Mehr Nachtzüge ab Bern - kosten darf es aber nicht

Der Grosse Rat will, dass sich die Berner Regierung für Nachtzugverbindungen ab Bern einsetzt. Eine allfällige finanzielle Unterstützung solcher Linien lehnt er aber ab.

Schlafend reisen: Nachtzüge sollen wieder vermehrt ab Bern fahren, wenn es nach dem bernischen Grossen Rat geht.

Schlafend reisen: Nachtzüge sollen wieder vermehrt ab Bern fahren, wenn es nach dem bernischen Grossen Rat geht.

(Bild: Keystone)

Das Kantonsparlament hiess am Dienstag diejenigen Punkte einer SP-Motion einhellig gut, die den Regierungsrat beauftragt, das Gespräch mit den Bahnunternehmen SBB, BLS und der österreichischen ÖBB zu suchen. Auch soll geprüft werden, ob eine Zusammenarbeit mit anderen Schweizer Städten ausserhalb Berns sinnvoll ist. Die Regierung zeigte sich bereit, den Handlungsspielraum abzuklären. Mit den SBB habe man bereits Kontakt aufgenommen, sagte Regierungsrat Christoph Neuhaus (SVP) im Rat. Eine Finanzierung von Nachtzug-Linien sei jedoch Sache der Bahnunternehmen, betonte Neuhaus.

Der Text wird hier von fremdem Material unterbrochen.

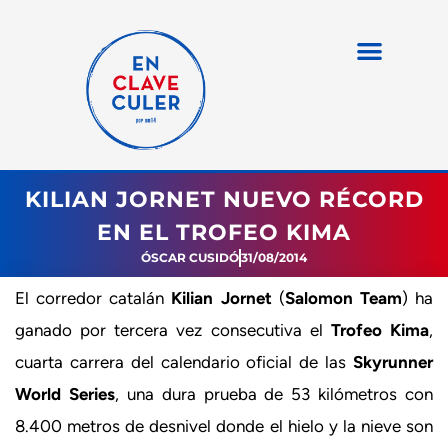
KILIAN JORNET NUEVO RÉCORD
EN EL TROFEO KIMA
ÓSCAR CUSIDÓ
31/08/2014
El corredor catalán
Kilian Jornet
(
Salomon Team
) ha
ganado por tercera vez consecutiva el
Trofeo Kima
,
cuarta carrera del calendario oficial de las
Skyrunner
World Series
, una dura prueba de 53 kilómetros con
8.400 metros de desnivel donde el hielo y la nieve son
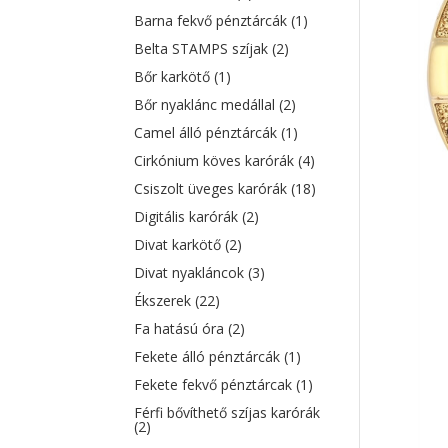
Barna fekvő pénztárcák
(1)
Belta STAMPS szíjak
(2)
Bőr karkötő
(1)
Bőr nyaklánc medállal
(2)
Camel álló pénztárcák
(1)
Cirkónium köves karórák
(4)
Csiszolt üveges karórák
(18)
Digitális karórák
(2)
Divat karkötő
(2)
Divat nyakláncok
(3)
Ékszerek
(22)
Fa hatású óra
(2)
Fekete álló pénztárcák
(1)
Fekete fekvő pénztárcak
(1)
Férfi bővíthető szíjas karórák
(2)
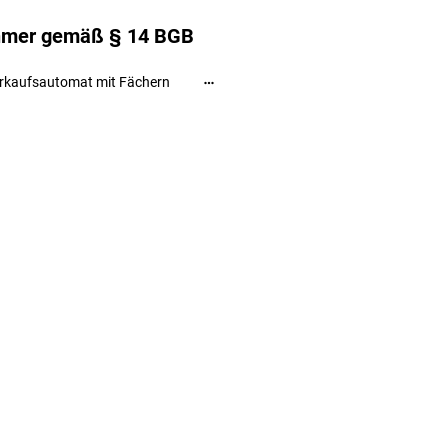
ehmer gemäß § 14 BGB
rkaufsautomat mit Fächern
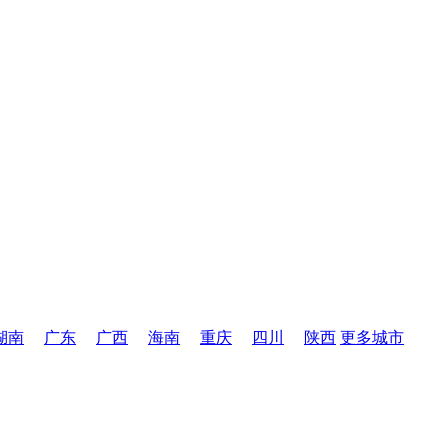
湖南
广东
广西
海南
重庆
四川
陕西
更多城市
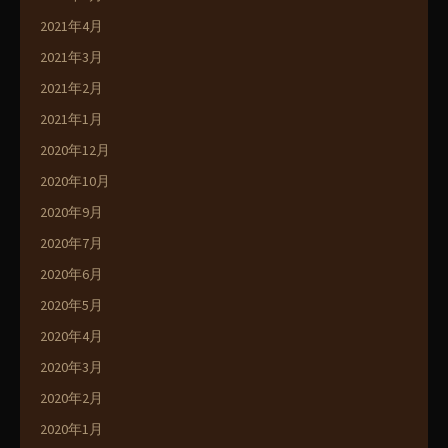
2021年4月
2021年3月
2021年2月
2021年1月
2020年12月
2020年10月
2020年9月
2020年7月
2020年6月
2020年5月
2020年4月
2020年3月
2020年2月
2020年1月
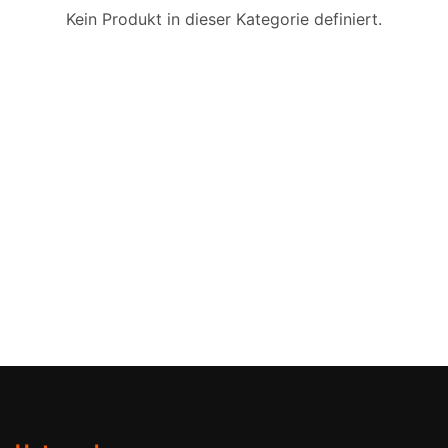
Kein Produkt in dieser Kategorie definiert.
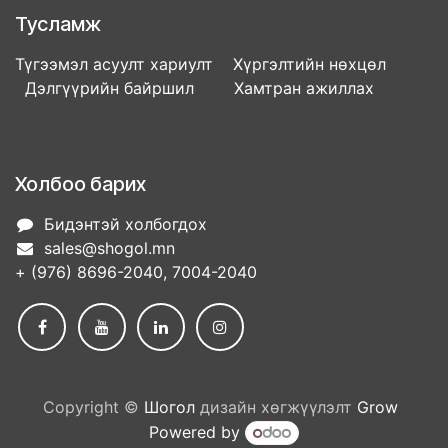
Тусламж
Түгээмэл асуулт хариулт Хүргэлтийн нөхцөл
Дэлгүүрийн байршил Хамтран ажиллах
Холбоо барих
Бидэнтэй холбогдох
sales@shogol.mn
+ (976) 8696-2040, 7004-2040
Copyright ©
Шогол
дизайн хөгжүүлэлт
Grow
Powered by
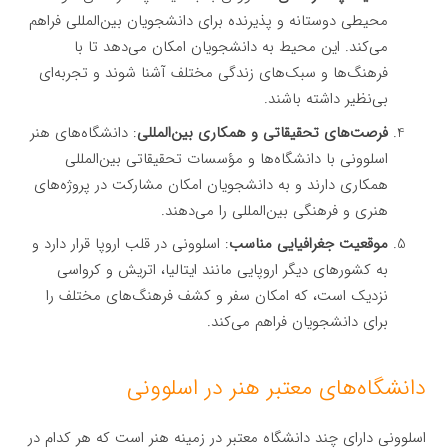
محیطی دوستانه و پذیرنده برای دانشجویان بین‌المللی فراهم
می‌کند. این محیط به دانشجویان امکان می‌دهد تا با
فرهنگ‌ها و سبک‌های زندگی مختلف آشنا شوند و تجربه‌ای
بی‌نظیر داشته باشند.
فرصت‌های تحقیقاتی و همکاری بین‌المللی
: دانشگاه‌های هنر
اسلوونی با دانشگاه‌ها و مؤسسات تحقیقاتی بین‌المللی
همکاری دارند و به دانشجویان امکان مشارکت در پروژه‌های
هنری و فرهنگی بین‌المللی را می‌دهند.
موقعیت جغرافیایی مناسب
: اسلوونی در قلب اروپا قرار دارد و
به کشورهای دیگر اروپایی مانند ایتالیا، اتریش و کرواسی
نزدیک است، که امکان سفر و کشف فرهنگ‌های مختلف را
برای دانشجویان فراهم می‌کند.
دانشگاه‌های معتبر هنر در اسلوونی
اسلوونی دارای چند دانشگاه معتبر در زمینه هنر است که هر کدام در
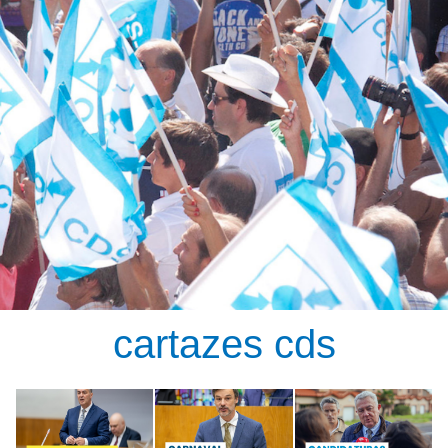
cartazes cds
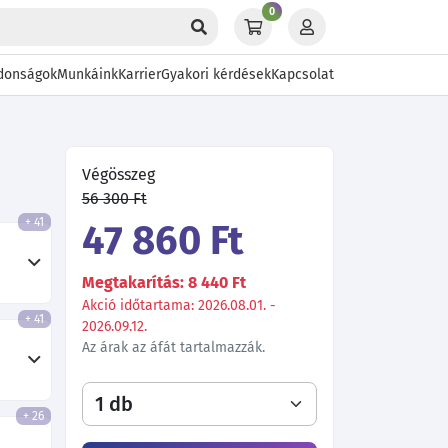
0
donságok
Munkáink
Karrier
Gyakori kérdések
Kapcsolat
Végösszeg
56 300 Ft
+ 41
47 860 Ft
Megtakarítás: 8 440 Ft
Akció időtartama: 2026.08.01. -
+ 41
2026.09.12.
Az árak az áfát tartalmazzák.
+ 26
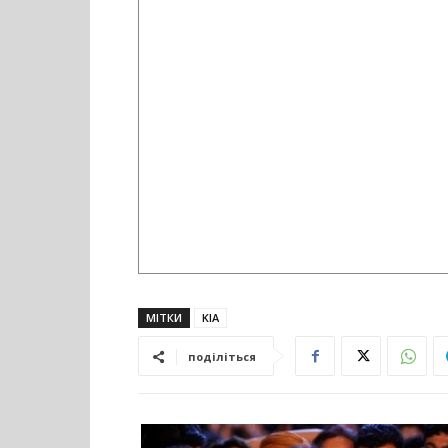
МІТКИ
KIA
поділіться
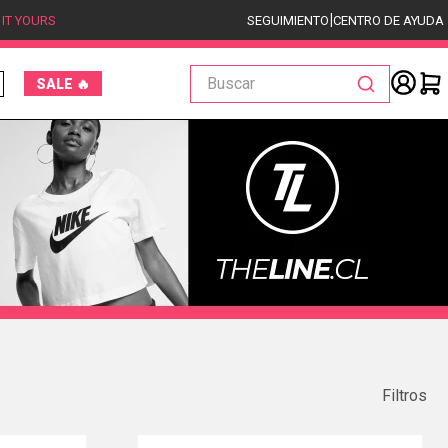
|
 IT YOURS
SEGUIMIENTO
CENTRO DE AYUDA
Buscar
SALE 🔥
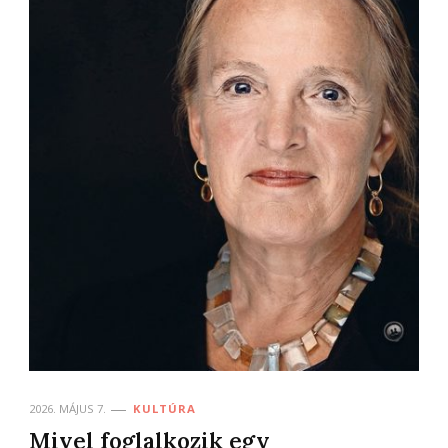
2026. MÁJUS 7.
KULTÚRA
Mivel foglalkozik egy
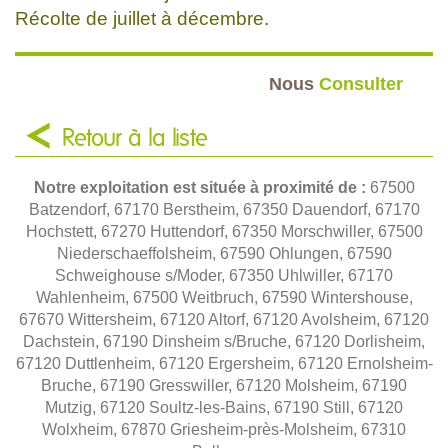
Récolte de juillet à décembre.
Nous
Consulter
Retour à la liste
Notre exploitation est située à proximité de :
67500
Batzendorf, 67170 Berstheim, 67350 Dauendorf, 67170
Hochstett, 67270 Huttendorf, 67350 Morschwiller, 67500
Niederschaeffolsheim, 67590 Ohlungen, 67590
Schweighouse s/Moder, 67350 Uhlwiller, 67170
Wahlenheim, 67500 Weitbruch, 67590 Wintershouse,
67670 Wittersheim, 67120 Altorf, 67120 Avolsheim, 67120
Dachstein, 67190 Dinsheim s/Bruche, 67120 Dorlisheim,
67120 Duttlenheim, 67120 Ergersheim, 67120 Ernolsheim-
Bruche, 67190 Gresswiller, 67120 Molsheim, 67190
Mutzig, 67120 Soultz-les-Bains, 67190 Still, 67120
Wolxheim, 67870 Griesheim-près-Molsheim, 67310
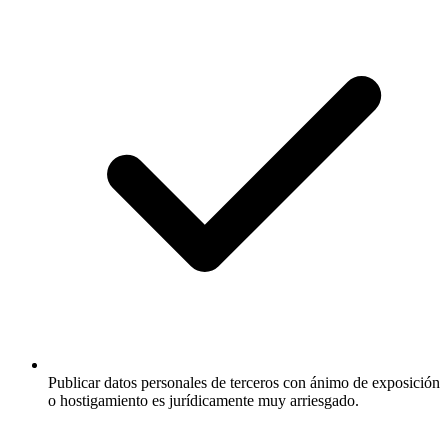
Publicar datos personales de terceros con ánimo de exposición
o hostigamiento es jurídicamente muy arriesgado.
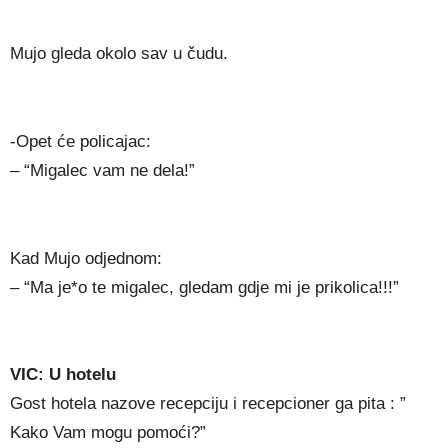
Mujo gleda okolo sav u čudu.
-Opet će policajac:
– “Migalec vam ne dela!”
Kad Mujo odjednom:
– “Ma je*o te migalec, gledam gdje mi je prikolica!!!”
VIC: U hotelu
Gost hotela nazove recepciju i recepcioner ga pita : ”
Kako Vam mogu pomoći?”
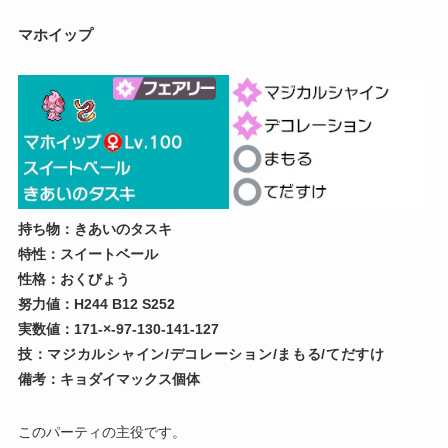
マホイップ
持ち物：きあいのタスキ
特性：スイートベール
性格：おくびょう
努力値：H244 B12 S252
実数値：171-×-97-130-141-127
技：マジカルシャイン/デコレーション/まもる/てだすけ
備考：キョダイマックス個体
このパーティの主役です。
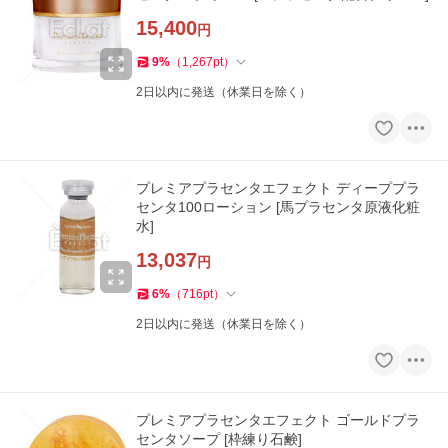
15,400
円
9
%
（
1,267
pt
）
2日以内に発送（休業日を除く）
プレミアプラセンタエフェクト ディーププラ
センタ100ローション [馬プラセンタ原液化粧
水]
13,037
円
6
%
（
716
pt
）
2日以内に発送（休業日を除く）
プレミアプラセンタエフェクト ゴールドプラ
センタソープ [枠練り石鹸]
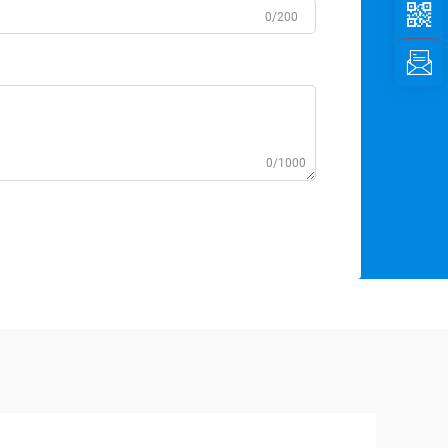
0/200
0/1000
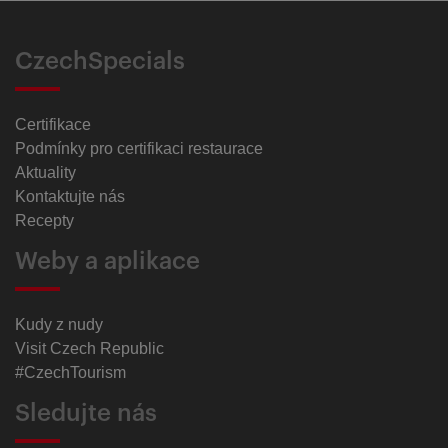
CzechSpecials
Certifikace
Podmínky pro certifikaci restaurace
Aktuality
Kontaktujte nás
Recepty
Weby a aplikace
Kudy z nudy
Visit Czech Republic
#CzechTourism
Sledujte nás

Dies sah auch eine Mehrheit des Rates so und lehnte es mit 82 zu 65 Stimmen ab zu prüfen, inwiefern neue Linien finanziell unterstützt könnten. Der letzte Nachtzug ab Bern verkehrte bis 2013 nach Amsterdam. Ende 2012 war die Nachtzugsverbindung Zürich-Bern-Barcelona eingestellt worden, einige Jahre zuvor die Nachtzüge über die Lötschbergachse Richtung Rom. Gründe waren die Konkurrenz durch Billigflüge sowie schnellere Tagesverbindungen mit Hochgeschwindigkeitszügen.

SBB und ÖBB mit Ausbauplänen

Im August gaben SBB und ÖBB bekannt, ihr Angebot sowohl im Tages- wie im Nachtverkehr ausbauen zu wollen - so auf der Strecke zwischen Zürich, Bregenz und München. Zwischen Zürich-Basel und Berlin sowie Hamburg wird aufgrund gesteigerter Nachfrage eine Kapazitätserweiterung geprüft. Auch sollen weitere europäische Städte in das gemeinsame Nightjet-Netz aufgenommen und mit der Schweiz verbunden werden, hiess es seitens SBB und ÖBB.

Beide Bahnunternehmen wollen sich für bessere verkehrspolitische Rahmenbedingungen für den Betrieb von Nachtzügen einsetzen, zum Beispiel über die finanzielle Förderung der Nachtzüge mit CO2-Abgaben sowie über eine Entlastung bei den anfallenden Betriebskosten wie Trassennutzungsgebühren. Die Deutsche Bahn (DB) hatte Ende 2016 die City Night Line - ihre Züge mit Schlaf- und Liegewagen - komplett eingestellt. Bei 90 Millionen Euro Jahresumsatz hatte der bundeseigene Konzern mit diesem Angebot zuletzt 30 Millionen Euro Verlust gemacht.